Le gouvernement des Seychelles a lancé un programme d'opérations de gestion du passif, qui fera partie des réformes économiques visant à assurer la viabilité de ses dettes, a déclaré mardi un haut responsable.

Les opérations de gestion du passif comprendront une bourse de valeurs, dans le but de restructurer les dettes locales du pays, a déclaré le secrétaire d'État aux Finances, Patrick Payet, à la presse.

« L'objectif de cette stratégie est d'assurer la soutenabilité de la dette de l'État, dans le but de réduire les risques de refinancement et d'améliorer la liquidité de la dette », a déclaré M. Payet.

Les opérations de gestion du passif seront menées à travers une opération de restructuration de la dette le 14 juillet en réduisant les taux d'intérêt et les risques de refinancement.
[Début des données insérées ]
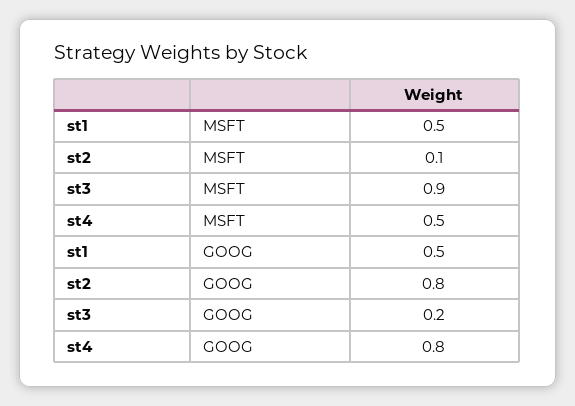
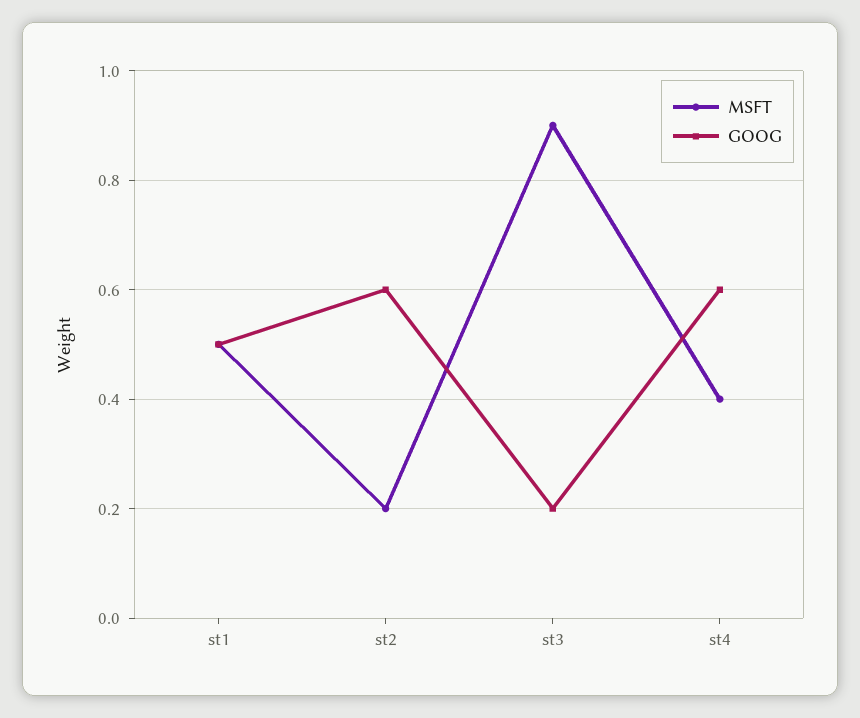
MSFT, st2: 0.1 -> 0.2
MSFT, st4: 0.5 -> 0.4
GOOG, st2: 0.8 -> 0.6
GOOG, st4: 0.8 -> 0.6

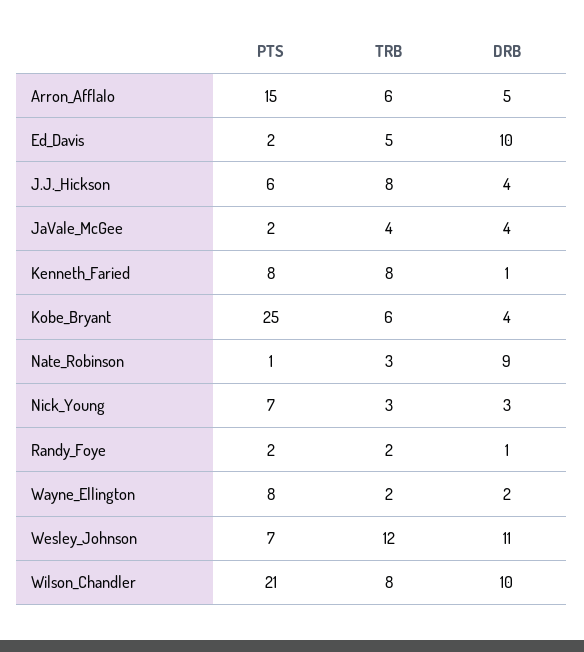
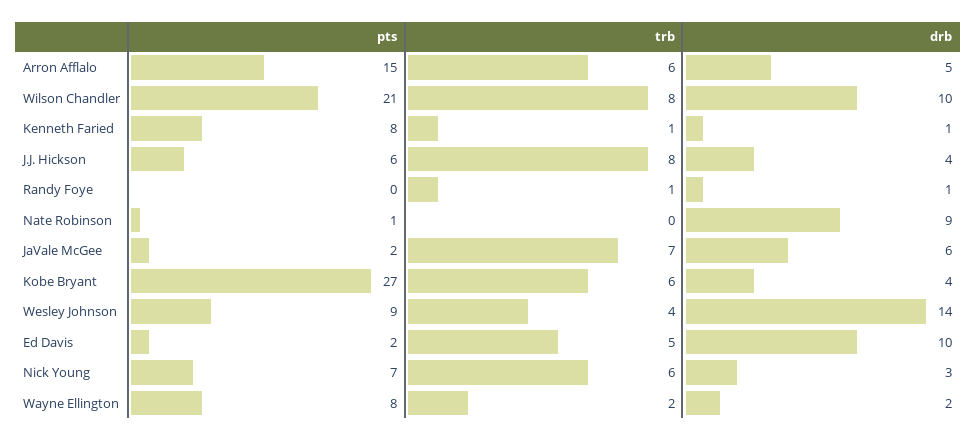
TRB, JaVale_McGee: 4 -> 7
DRB, JaVale_McGee: 4 -> 6
TRB, Kenneth_Faried: 8 -> 1
PTS, Kobe_Bryant: 25 -> 27
TRB, Nate_Robinson: 3 -> 0
TRB, Nick_Young: 3 -> 6
PTS, Randy_Foye: 2 -> 0
TRB, Randy_Foye: 2 -> 1
PTS, Wesley_Johnson: 7 -> 9
TRB, Wesley_Johnson: 12 -> 4
DRB, Wesley_Johnson: 11 -> 14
Dans l'échange, les investisseurs avec des bons du Trésor ayant des échéances de 182 jours et 365 jours seront invités à les échanger contre des bons du Trésor avec une date d'échéance plus longue.

Le gouvernement a alloué au total plus de 104 millions de dollars (1,5 milliard de SCR), dans le cadre de l'échange, qui se fera par le biais d'une vente aux enchères, dont la participation est volontaire.

De son côté, la Banque centrale des Seychelles a annoncé que le processus de demande d'échange commencera du 7 au 14 juillet, après quoi il est prévu que tous les paiements alloués seront effectués d'ici le 20 juillet.

M. Payet a ajouté qu'il s'agit d'une étape nécessaire car le gouvernement est en déficit budgétaire et s'attend à ce qu'il reste un déficit dans le budget annuel de l'année prochaine.

« Le gouvernement a vu qu'il y a un certain nombre de risques associés à un tel déficit, notamment une capacité d'emprunt insuffisante sur le marché local. Par conséquent, il sera avantageux d'échanger les trésoreries à court terme contre des obligations à long terme, qui atteindront maturité à un moment où nous nous attendons à ce que l'économie soit en meilleure santé », a-t-il déclaré.

La Banque centrale a demandé aux personnes intéressées de consulter leur site Web pour plus de précisions, tout en les contactant par téléphone ou par courrier électronique.

Avec l'impact de la pandémie de COVID-19 aux Seychelles, un archipel de l'océan Indien occidental, l'économie a été durement touchée. Comme ce fut le cas lors de la crise économique mondiale de 2008, les Seychelles ont à nouveau sollicité l'aide du Fonds monétaire international (FMI).

"Au cours de nos consultations avec le FMI, ils ont déclaré qu'ils étaient d'accord avec les plans proposés, tandis que nous aurons d'autres discussions, après quoi nous présenterons aux médias les réformes que nous mettrons en place", a déclaré M. Payet.

La dernière fois qu'une telle réforme a eu lieu aux Seychelles, c'était en novembre 2008, où les mesures prises comprenaient l'abolition de toutes les restrictions de change et le flottement de la monnaie. La politique budgétaire a été durcie, notamment par une réduction importante des effectifs du gouvernement et l'introduction d'un filet de sécurité sociale ciblé. Les taux d'intérêt ont été libérés et une politique monétaire de base a été introduite.